Andenken von Marco Reus

Immer am Ball: Scheider hat die Pause unter anderem zum Kicken genützt, Foto: Audi
Immer am Ball: Scheider hat die Pause unter anderem zum Kicken genützt, Foto: Audi

"Von Marco Reus habe ich an der linken Wade doch tatsächlich noch ein Andenken mitgekriegt", lachte der Audi-Fahrer, der als Rechtsverteidiger direkt auf den links agierenden Offensivmann traf. Ein Revanchefoul habe er sich aber gespart. "Jürgen Klopp hat uns vorher gebeten, bitte nicht reinzutreten und zu hart ranzugehen. Die fußballerischen Qualitäten der Jungs können wir sowieso nicht zu toppen, also wäre das körperbetonte Spiel wohl die einzige Chance... bloß kann es sein, dass Dortmund mit jedem Kontakt bei Verletzungen nächste Saison ein paar Millionen flöten gehen", zeigte sich Scheider als fairer Sportsmann verständnisvoll. Stichwort Revanchefoul: Bei jemand anderem könnte er sich das aber in nächster Zeit durchaus vorstellen, verriet der Ex-Meister mit einem Augenzwinkern - getreu dem Motto: 'Gott vergisst und vergibt - Scheider nie'.

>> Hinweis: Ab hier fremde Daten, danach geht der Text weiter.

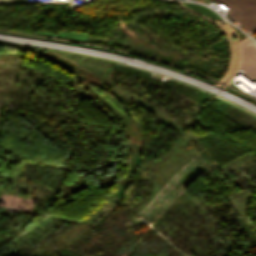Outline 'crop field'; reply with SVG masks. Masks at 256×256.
Returning <instances> with one entry per match:
<instances>
[{
    "mask_svg": "<svg viewBox=\"0 0 256 256\" xmlns=\"http://www.w3.org/2000/svg\"><path fill=\"white\" fill-rule=\"evenodd\" d=\"M231 10L228 18L249 34L256 31V0H218Z\"/></svg>",
    "mask_w": 256,
    "mask_h": 256,
    "instance_id": "1",
    "label": "crop field"
},
{
    "mask_svg": "<svg viewBox=\"0 0 256 256\" xmlns=\"http://www.w3.org/2000/svg\"><path fill=\"white\" fill-rule=\"evenodd\" d=\"M241 46L242 61L240 68L245 71L242 75L253 83L256 81V44L248 39L241 43Z\"/></svg>",
    "mask_w": 256,
    "mask_h": 256,
    "instance_id": "2",
    "label": "crop field"
},
{
    "mask_svg": "<svg viewBox=\"0 0 256 256\" xmlns=\"http://www.w3.org/2000/svg\"><path fill=\"white\" fill-rule=\"evenodd\" d=\"M13 1H26V0H0V2H13Z\"/></svg>",
    "mask_w": 256,
    "mask_h": 256,
    "instance_id": "3",
    "label": "crop field"
}]
</instances>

"Ich hätte gute Lust, den 'King of Norisring' einmal im eigenen Hause zu schlagen", so Scheider mit Bezug auf Neo-Audi-Kollege Jaime Green. Warum so frech, Herr Scheider? "Es gibt da noch eine offene Rechnung von 2009. Bis kurz vor Schluss habe ich geführt - dann hat er sich im Schöller S mit einem ziemlich ruppigen Manöver vorbeigebremst und ich bin somit am Ende sogar nur Vierter geworden." Erneut kam Scheider dabei eine Fußball-Metapher in den Sinn: "Also ohne Jaime jetzt ein Bein stellen zu wollen... aber ich würde es schon einmal gerne umgekehrt machen und ihn genauso ausbremsen." Doch damit sei er sicher nicht allein, wie Scheider wusste. "Dieser Sieg am Norisring - das ist wohl von uns allen der große Wunsch und Traum." Er selbst konnte den Klassiker der DTM noch nie gewinnen. Am Wochenende soll sich das ändern. "Ich muss einfach schneller fahren als alle anderen - das ist immer das beste Rezept", lachte der Audi-Fahrer.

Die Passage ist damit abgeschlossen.